• **What you are asked to do**:
It is required that the lines from the top of the listing through the line with "1223 462 2.74" be reproduced exactly, excluding pictures.

====== Record excerpts ======

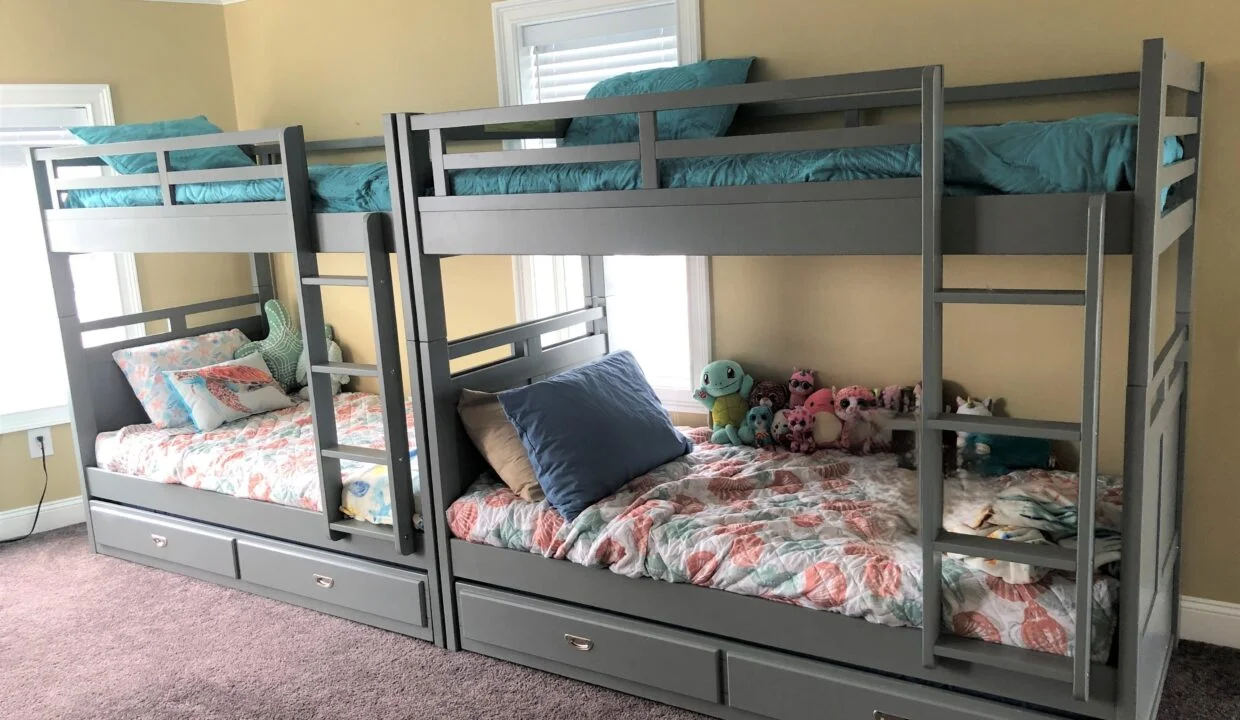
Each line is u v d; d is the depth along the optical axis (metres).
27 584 3.73
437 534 3.02
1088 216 1.87
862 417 3.14
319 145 4.17
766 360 3.42
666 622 2.64
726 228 2.34
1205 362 2.71
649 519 2.67
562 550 2.74
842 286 3.21
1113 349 2.80
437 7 3.83
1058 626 2.11
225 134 3.11
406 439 3.05
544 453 2.87
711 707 2.61
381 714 2.71
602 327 3.78
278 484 3.37
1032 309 2.91
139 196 3.49
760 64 3.18
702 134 2.97
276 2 4.29
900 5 2.93
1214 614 2.81
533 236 2.64
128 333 4.44
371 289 2.92
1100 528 2.29
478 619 2.99
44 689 2.94
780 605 2.44
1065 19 2.72
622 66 3.51
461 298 4.15
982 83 2.86
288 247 3.06
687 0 3.25
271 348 4.47
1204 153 2.61
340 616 3.33
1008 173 2.01
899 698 2.30
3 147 4.09
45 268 4.27
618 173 2.50
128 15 4.27
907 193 2.10
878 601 2.27
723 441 3.38
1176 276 2.68
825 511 2.70
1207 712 2.49
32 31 4.05
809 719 2.44
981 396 3.04
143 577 3.76
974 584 2.22
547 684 2.83
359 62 4.11
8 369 4.22
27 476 4.26
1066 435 1.95
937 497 2.13
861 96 2.98
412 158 2.80
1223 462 2.74
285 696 2.83
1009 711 2.18
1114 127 1.92
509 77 3.71
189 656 3.10
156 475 3.74
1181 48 2.59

======

• **Task solution**:
Each line is u v d; d is the depth along the optical axis (metres).
27 584 3.73
437 534 3.02
1088 216 1.87
862 417 3.14
319 145 4.17
766 360 3.42
666 622 2.64
726 228 2.34
1205 362 2.71
649 519 2.67
562 550 2.74
842 286 3.21
1113 349 2.80
437 7 3.83
1058 626 2.11
225 134 3.11
406 439 3.05
544 453 2.87
711 707 2.61
381 714 2.71
602 327 3.78
278 484 3.37
1032 309 2.91
139 196 3.49
760 64 3.18
702 134 2.97
276 2 4.29
900 5 2.93
1214 614 2.81
533 236 2.64
128 333 4.44
371 289 2.92
1100 528 2.29
478 619 2.99
44 689 2.94
780 605 2.44
1065 19 2.72
622 66 3.51
461 298 4.15
982 83 2.86
288 247 3.06
687 0 3.25
271 348 4.47
1204 153 2.61
340 616 3.33
1008 173 2.01
899 698 2.30
3 147 4.09
45 268 4.27
618 173 2.50
128 15 4.27
907 193 2.10
878 601 2.27
723 441 3.38
1176 276 2.68
825 511 2.70
1207 712 2.49
32 31 4.05
809 719 2.44
981 396 3.04
143 577 3.76
974 584 2.22
547 684 2.83
359 62 4.11
8 369 4.22
27 476 4.26
1066 435 1.95
937 497 2.13
861 96 2.98
412 158 2.80
1223 462 2.74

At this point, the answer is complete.